I was mentally prepared for the weather conditions and the lack of facilities, so nothing shocked me.
To be frank, I didn’t mind. I was part of the pioneering group and got to understand scout cultures from different countries, so I think that’s the main point of the event.
To exacerbate the distress, the media reports have also amplified worries among the parents of these scouts in Malaysia about their children’s safety and well-being, although Zu Wen believes that the reports were exaggerated.
He also further added that he was fully prepared for the event despite some disruptions due to Movement Control Order(MCO) in Malaysia.
Managed to find positive and enriching experiences
Despite the challenges they faced, Zu Wen and Zhi Yuan managed to find positive and enriching experiences during their time at the Jamboree.

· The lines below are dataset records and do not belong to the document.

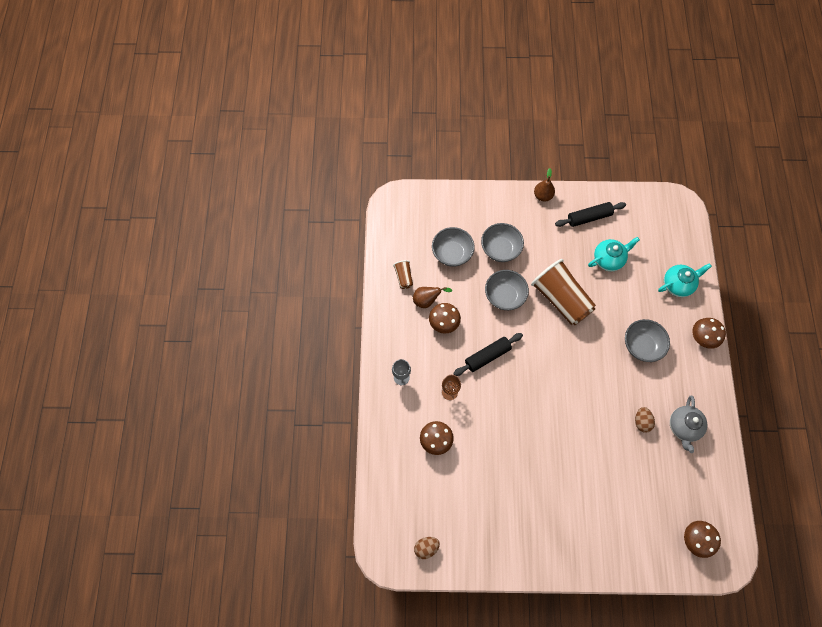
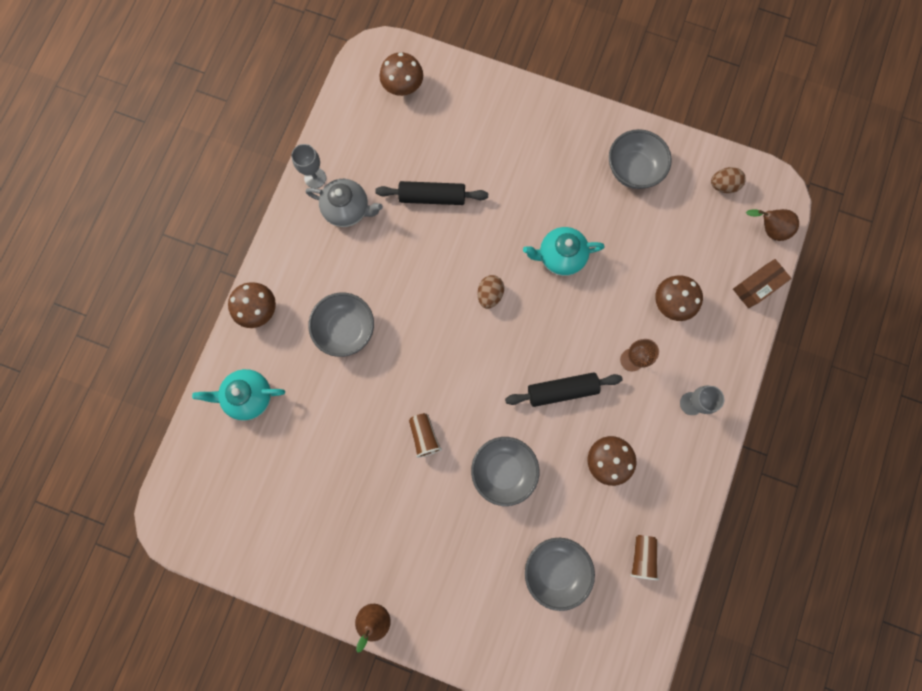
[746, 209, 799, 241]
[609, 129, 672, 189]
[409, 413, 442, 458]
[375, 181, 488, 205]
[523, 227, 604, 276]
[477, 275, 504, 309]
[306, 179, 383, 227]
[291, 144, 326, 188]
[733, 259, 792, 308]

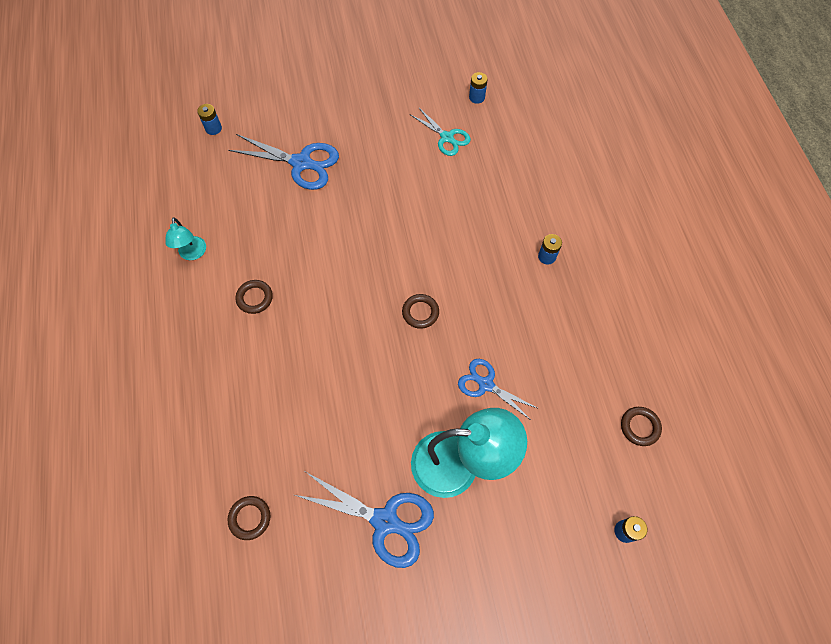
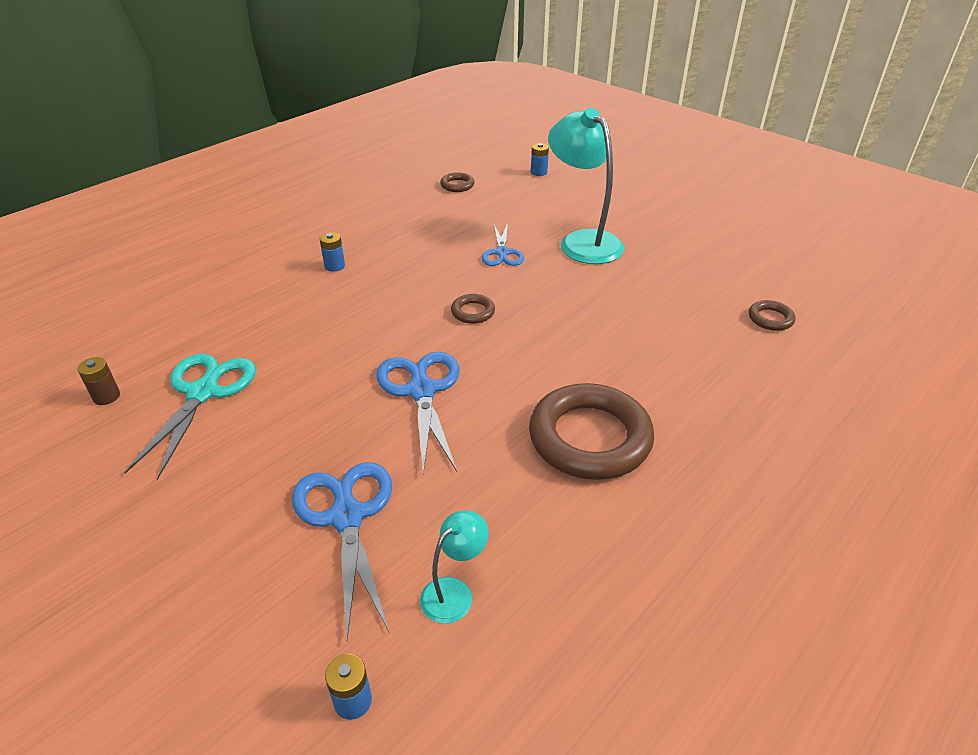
[420, 510, 489, 624]
[529, 383, 654, 480]
[376, 352, 459, 474]
[124, 353, 256, 480]
[77, 357, 120, 405]

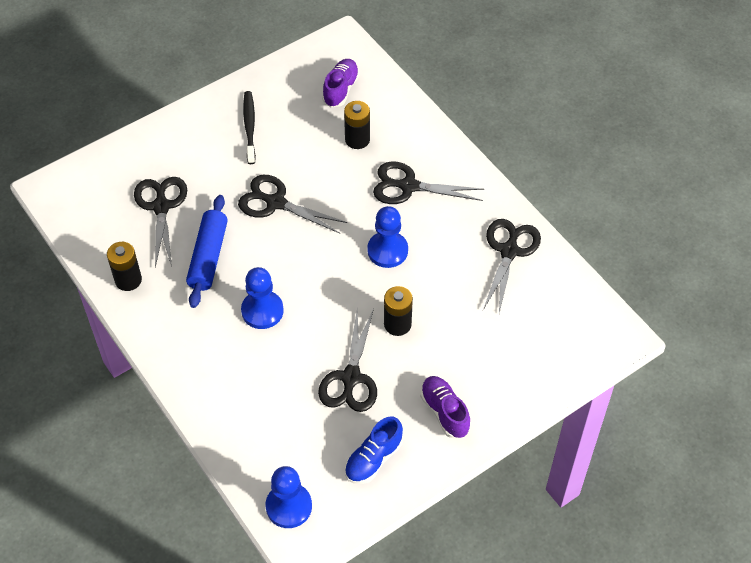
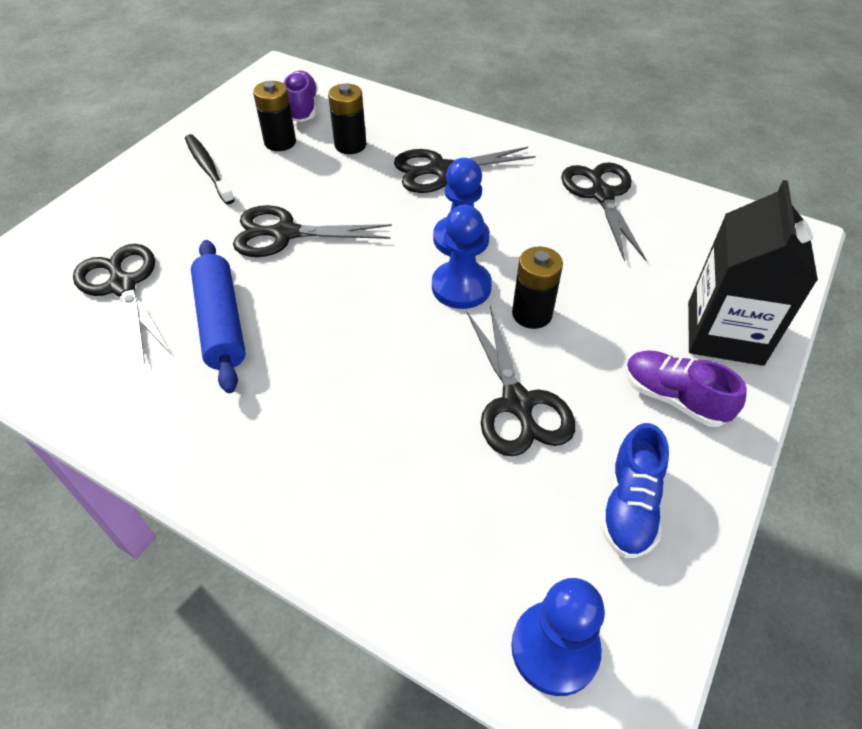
[253, 81, 296, 151]
[432, 205, 492, 309]
[688, 180, 818, 366]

Zu Wen shared his enjoyment in observing foreign scouts’ inventive pioneering ideas as they relentlessly worked on constructing various innovative structures.
For Zhi Yuan, the opportunity to explore a town specially prepared for the Jamboree was a key highlight, allowing him to immerse himself in the vibrant tapestry of Korean culture.
Both also emphasized the development of their communication skills. Zu Wen, who initially had social anxiety, found the experience helpful. “I learned how to interact better with people from different backgrounds,” he said.
As for Zhi Yuan, he found the experience helpful in understanding cultural taboos and boundaries.
Reflecting on the power of media
When asked about his views about on media reports about the less-than-ideal conditions, Zhi Yuan maintained a pragmatic perspective, noting that while the environment may not have lived up to its initial expectations, it remained bearable.
Zu Wen echoed these sentiments, suggesting that the media had exaggerated certain aspects.
He went on to highlight the UK contingent’s predicament, explaining that some of them reluctantly departed due to exaggeration by the media, and not due to insurmountable challenges faced at the event.
The media has exaggerated some aspects. Even the UK contingent didn’t want to leave but they had to because their insurance wouldn’t cover them after the media hype.”
Standing their ground: An emotional moment for Malaysian scouts
Before the UK contingent pulled out, our Malaysian team had a discussion. Everyone said we should persevere and showcase the resilience of Malaysians. I found it very touching,” Zu Wen emotionally shared.
He added, “To my knowledge, the UK, Singapore, and the US contingent pulled out midway. By September 9, all countries evacuated due to weather conditions.”
The evacuation plan involved moving the scouts to university dormitories.
The South Korean government arranged for foreign scouts to stay in dorms, and I can sense the hospitality and sincerity of the organizing committee who really wanted to help us.”
After evacuating, Zu Wen recounted on what he did with the other scouts. “We had two days; one day involved activities at the beach and obstacle courses, while the other was spent indoors in the dorms due to rain and an incoming typhoon, where we visited different dorms and chatted.”
“On August 11, we took a bus to the Seoul World Cup Stadium for the closing ceremony. The experience wasn’t great,” Zu Wen noted, with a hint of disappointment in his voice.
Lasting impact and recommendations
For Zu Wen, the event was an opportunity to showcase to everyone the resilience of Malaysians
We were one of the few countries to stick it out, and that made me proud.”
Both also recommend others to attend a World Scout Jamboree but with a caveat – “Be prepared and go in with an open mind,” advised Zu Wen.
As the dust settles on the 25th World Scout Jamboree, the experiences and lessons learnt by these young scouts remain invaluable. Despite the logistical setbacks and media scrutiny, the event was a unique cultural exchange platform that both Zu Wen and Zhi Yuan will cherish for a lifetime.